## Task 1
Copy the passage of the aged care report article below between "The Commissioners, the" and "says the Commissioners.", inclusive.

## Provided text
▬▬▬▬▬▬▬▬▬▬
The Royal Commission into Aged Care Quality and Safety released its Interim Report yesterday, highlighting the overall Australian aged care system as not appropriate to provide any form of quality care to older Australians.

A comprehensive Interim Report has been released by the Aged Care Royal Commission outlining the awful neglect and inadequate services older people experience in aged care. [Source: Shutterstock]

The report, named Neglect, outlines the whole industry as not performing or delivering safe and adequate care, that seems to systemically treat older people unkindly and, in many instances, neglecting them. 

The Commissioners, the late Richard Tracey AM RFD QC and Lynelle Briggs’s AO, investigation into Australia’s aged care system led them to describe the aged care system as “a shocking tale of neglect”.

“The neglect that we have found in this Royal Commission, to date, is far from the best that can be done. Rather, it is a sad and shocking system that diminishes Australia as a nation,” says the Commissioners.

The report looked over Government action around the aged care industry, finding in many cases that the Government barely implemented recommendations suggested to them over numerous inquiries, and in some cases, not even responding to inquiry reports at all.

It was acknowledged in the report that “it is impossible to escape that melancholy conclusion that aged care services and the people who receive them have simply not been seen as a priority by successive Australian Governments.”
▬▬▬▬▬▬▬▬▬▬
[Data entries]
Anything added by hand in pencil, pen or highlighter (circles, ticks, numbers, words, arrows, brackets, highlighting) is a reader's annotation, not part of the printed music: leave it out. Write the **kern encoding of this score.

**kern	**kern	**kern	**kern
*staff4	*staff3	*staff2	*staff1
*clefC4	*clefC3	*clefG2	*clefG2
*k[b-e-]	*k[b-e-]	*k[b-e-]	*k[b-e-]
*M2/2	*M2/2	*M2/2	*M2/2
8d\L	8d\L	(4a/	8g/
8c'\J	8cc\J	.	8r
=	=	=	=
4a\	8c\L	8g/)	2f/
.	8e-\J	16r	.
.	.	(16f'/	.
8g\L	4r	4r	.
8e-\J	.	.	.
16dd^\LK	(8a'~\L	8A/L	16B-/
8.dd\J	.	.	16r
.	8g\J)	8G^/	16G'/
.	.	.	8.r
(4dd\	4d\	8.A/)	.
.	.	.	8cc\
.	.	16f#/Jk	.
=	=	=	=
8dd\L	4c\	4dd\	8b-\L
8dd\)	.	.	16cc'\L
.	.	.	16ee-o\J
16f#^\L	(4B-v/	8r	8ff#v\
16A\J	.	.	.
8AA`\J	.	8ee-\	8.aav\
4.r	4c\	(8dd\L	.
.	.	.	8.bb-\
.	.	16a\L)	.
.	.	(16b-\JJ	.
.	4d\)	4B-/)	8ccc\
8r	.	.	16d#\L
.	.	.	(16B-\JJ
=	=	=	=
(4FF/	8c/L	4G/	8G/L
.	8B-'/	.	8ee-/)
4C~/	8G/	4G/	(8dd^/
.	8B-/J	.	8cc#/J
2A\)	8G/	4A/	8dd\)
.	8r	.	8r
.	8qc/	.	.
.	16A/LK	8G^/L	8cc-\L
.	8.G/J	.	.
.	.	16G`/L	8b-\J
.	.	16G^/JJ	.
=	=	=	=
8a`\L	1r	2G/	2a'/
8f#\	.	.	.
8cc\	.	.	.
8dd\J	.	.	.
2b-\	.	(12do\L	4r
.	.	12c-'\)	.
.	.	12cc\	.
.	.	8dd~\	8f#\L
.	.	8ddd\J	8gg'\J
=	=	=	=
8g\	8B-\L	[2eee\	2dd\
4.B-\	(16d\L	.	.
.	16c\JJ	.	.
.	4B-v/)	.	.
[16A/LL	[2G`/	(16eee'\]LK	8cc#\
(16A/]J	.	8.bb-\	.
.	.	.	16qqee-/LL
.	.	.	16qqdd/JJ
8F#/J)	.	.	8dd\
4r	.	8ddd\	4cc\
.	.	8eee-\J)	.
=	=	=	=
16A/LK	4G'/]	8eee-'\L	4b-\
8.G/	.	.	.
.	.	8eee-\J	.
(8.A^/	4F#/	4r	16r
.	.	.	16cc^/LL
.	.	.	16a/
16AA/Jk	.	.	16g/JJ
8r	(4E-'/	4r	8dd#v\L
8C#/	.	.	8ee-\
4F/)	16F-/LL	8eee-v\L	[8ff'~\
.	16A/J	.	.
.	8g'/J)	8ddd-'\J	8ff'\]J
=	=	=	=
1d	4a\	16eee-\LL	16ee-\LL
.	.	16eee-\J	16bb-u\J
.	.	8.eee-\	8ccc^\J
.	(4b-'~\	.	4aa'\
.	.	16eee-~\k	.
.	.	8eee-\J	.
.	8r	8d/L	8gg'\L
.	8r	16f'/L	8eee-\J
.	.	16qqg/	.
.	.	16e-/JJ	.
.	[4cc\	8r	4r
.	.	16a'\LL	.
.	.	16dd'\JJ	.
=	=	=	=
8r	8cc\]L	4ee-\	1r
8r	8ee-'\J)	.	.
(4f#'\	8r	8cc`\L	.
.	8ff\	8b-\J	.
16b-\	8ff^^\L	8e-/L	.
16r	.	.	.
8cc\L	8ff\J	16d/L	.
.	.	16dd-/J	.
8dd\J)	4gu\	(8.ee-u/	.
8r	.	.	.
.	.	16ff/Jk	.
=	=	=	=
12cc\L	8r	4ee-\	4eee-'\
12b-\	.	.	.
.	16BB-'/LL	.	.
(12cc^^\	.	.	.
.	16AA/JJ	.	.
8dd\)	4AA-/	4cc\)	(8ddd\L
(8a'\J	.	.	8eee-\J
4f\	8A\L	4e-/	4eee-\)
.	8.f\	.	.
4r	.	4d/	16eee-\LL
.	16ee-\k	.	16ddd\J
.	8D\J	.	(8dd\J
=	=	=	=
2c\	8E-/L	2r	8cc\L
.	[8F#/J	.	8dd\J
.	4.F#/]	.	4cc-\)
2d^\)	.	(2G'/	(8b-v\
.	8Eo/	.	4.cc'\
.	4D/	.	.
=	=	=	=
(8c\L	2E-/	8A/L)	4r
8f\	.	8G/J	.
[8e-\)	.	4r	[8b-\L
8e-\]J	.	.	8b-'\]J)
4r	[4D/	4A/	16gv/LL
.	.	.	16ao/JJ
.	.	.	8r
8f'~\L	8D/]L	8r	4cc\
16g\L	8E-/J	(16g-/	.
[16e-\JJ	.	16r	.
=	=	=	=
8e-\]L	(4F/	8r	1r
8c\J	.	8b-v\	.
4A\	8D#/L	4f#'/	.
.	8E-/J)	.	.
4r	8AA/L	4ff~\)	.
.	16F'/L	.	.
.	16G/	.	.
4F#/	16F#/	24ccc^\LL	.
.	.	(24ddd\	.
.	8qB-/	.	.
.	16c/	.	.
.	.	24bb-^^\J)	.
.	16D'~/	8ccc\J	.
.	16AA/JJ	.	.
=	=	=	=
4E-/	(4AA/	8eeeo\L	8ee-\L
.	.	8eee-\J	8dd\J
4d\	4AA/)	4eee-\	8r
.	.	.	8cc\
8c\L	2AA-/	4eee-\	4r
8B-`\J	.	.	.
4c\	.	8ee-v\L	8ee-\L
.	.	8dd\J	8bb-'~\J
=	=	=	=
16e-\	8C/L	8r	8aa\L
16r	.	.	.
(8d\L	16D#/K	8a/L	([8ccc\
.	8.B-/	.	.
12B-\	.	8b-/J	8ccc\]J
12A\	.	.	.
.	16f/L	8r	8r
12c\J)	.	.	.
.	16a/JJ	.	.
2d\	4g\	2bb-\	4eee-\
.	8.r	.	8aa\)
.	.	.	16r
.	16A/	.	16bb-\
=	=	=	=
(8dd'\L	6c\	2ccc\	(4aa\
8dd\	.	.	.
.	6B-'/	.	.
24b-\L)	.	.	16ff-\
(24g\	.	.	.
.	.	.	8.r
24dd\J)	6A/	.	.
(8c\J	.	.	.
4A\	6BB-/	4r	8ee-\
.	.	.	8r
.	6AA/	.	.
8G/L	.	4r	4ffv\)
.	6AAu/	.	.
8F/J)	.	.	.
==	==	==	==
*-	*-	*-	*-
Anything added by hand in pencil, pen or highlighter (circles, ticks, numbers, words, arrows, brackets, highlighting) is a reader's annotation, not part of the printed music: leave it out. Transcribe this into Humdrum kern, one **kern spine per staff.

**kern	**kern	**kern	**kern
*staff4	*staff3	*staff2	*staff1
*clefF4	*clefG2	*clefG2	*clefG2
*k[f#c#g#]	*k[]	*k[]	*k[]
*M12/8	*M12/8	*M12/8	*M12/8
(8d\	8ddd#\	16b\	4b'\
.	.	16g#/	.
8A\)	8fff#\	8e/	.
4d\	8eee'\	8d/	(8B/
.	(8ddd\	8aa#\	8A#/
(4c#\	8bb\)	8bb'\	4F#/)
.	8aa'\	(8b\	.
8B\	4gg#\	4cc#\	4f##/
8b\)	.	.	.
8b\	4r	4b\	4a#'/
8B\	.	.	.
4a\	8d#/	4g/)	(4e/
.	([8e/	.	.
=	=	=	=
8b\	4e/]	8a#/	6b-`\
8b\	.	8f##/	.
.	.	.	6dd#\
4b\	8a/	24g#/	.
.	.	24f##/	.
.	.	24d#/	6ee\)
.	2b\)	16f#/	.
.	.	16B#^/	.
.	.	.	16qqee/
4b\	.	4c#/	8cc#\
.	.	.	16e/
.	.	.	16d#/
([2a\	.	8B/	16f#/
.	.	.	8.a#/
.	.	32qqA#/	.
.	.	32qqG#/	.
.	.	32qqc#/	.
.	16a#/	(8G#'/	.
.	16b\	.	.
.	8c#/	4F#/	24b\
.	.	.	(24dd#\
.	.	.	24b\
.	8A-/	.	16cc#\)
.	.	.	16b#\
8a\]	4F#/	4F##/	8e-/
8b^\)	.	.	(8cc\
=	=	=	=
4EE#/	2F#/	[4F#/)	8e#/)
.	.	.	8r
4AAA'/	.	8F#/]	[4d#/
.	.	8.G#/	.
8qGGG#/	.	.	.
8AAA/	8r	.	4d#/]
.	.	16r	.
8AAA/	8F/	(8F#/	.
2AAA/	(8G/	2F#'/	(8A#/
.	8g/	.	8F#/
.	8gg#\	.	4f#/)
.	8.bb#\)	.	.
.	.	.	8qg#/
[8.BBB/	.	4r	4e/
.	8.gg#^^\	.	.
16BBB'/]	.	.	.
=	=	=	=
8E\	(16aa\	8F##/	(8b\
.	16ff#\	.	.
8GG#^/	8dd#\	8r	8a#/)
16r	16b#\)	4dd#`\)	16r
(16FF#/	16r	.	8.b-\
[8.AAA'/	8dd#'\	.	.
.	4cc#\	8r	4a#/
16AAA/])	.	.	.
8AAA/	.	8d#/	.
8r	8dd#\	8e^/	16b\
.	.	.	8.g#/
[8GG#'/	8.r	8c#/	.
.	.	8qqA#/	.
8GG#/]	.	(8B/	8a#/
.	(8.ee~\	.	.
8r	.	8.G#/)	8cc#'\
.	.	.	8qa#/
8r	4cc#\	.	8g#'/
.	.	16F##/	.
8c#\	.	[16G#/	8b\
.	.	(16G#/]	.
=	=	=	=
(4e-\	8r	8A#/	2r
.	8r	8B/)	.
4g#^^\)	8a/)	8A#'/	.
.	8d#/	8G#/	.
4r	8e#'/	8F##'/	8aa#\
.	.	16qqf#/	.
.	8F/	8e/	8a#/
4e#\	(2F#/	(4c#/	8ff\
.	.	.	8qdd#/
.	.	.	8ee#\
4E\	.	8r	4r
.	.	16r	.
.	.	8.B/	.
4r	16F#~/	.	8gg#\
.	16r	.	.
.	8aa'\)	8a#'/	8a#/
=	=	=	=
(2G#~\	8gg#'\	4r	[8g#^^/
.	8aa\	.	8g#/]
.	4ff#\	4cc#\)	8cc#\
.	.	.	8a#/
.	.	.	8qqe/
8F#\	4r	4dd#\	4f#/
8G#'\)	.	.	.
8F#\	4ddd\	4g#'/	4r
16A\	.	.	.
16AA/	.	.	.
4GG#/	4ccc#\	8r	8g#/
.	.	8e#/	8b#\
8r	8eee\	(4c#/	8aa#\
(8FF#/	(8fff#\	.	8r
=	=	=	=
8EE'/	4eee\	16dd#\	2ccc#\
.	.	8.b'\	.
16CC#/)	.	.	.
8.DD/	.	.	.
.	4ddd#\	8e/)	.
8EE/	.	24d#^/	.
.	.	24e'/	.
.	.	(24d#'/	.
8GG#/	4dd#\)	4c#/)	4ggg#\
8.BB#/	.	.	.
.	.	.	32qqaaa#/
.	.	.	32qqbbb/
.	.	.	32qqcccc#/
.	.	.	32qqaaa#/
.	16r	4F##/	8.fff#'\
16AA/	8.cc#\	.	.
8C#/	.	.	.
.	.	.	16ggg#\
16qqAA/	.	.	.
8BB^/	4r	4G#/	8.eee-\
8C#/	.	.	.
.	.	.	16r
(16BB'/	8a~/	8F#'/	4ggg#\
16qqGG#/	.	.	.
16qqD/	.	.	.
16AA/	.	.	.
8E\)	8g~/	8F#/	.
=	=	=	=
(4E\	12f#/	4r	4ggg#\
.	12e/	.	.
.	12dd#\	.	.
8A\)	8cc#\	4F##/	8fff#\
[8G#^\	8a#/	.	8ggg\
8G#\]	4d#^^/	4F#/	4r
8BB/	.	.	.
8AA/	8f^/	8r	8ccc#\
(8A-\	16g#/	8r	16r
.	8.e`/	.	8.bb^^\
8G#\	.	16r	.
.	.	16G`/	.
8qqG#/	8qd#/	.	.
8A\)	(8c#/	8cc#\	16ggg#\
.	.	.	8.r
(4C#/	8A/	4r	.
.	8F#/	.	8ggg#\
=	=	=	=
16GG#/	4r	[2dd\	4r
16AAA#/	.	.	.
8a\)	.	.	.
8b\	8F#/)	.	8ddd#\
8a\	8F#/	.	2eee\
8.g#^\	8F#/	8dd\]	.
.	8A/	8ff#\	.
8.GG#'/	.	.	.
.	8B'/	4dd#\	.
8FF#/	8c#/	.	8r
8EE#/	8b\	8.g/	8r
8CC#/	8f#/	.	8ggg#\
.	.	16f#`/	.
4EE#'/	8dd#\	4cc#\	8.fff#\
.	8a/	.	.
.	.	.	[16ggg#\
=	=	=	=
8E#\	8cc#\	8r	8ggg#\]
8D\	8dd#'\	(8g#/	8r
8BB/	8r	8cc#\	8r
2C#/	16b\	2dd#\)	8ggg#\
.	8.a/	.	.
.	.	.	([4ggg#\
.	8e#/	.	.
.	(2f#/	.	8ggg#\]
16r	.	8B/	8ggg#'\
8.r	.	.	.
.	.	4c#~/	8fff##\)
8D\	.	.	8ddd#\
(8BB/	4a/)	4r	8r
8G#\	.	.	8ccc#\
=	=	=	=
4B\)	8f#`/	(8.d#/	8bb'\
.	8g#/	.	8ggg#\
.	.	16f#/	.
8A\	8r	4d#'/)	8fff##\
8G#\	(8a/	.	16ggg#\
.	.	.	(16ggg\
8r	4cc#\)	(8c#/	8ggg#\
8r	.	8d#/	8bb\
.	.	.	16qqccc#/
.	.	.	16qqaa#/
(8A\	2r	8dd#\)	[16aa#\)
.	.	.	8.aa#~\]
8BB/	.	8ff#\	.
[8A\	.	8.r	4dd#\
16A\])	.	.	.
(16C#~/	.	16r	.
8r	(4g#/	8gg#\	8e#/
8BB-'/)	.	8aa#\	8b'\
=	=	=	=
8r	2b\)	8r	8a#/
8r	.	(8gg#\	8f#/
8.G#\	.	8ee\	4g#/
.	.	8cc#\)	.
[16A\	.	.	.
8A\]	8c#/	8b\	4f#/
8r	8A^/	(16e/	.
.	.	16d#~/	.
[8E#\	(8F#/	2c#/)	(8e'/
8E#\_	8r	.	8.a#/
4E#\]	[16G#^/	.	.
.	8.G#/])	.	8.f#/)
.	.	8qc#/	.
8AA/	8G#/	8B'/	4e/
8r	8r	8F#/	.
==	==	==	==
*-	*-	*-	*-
▬▬▬▬▬▬▬▬▬▬
## Task 2
Return every line of the records above that contains the string "this", matching case exactly.

## Exercise response 1
The Commissioners, the late Richard Tracey AM RFD QC and Lynelle Briggs’s AO, investigation into Australia’s aged care system led them to describe the aged care system as “a shocking tale of neglect”.

“The neglect that we have found in this Royal Commission, to date, is far from the best that can be done. Rather, it is a sad and shocking system that diminishes Australia as a nation,” says the Commissioners.

## Exercise response 2
Anything added by hand in pencil, pen or highlighter (circles, ticks, numbers, words, arrows, brackets, highlighting) is a reader's annotation, not part of the printed music: leave it out. Write the **kern encoding of this score.
Anything added by hand in pencil, pen or highlighter (circles, ticks, numbers, words, arrows, brackets, highlighting) is a reader's annotation, not part of the printed music: leave it out. Transcribe this into Humdrum kern, one **kern spine per staff.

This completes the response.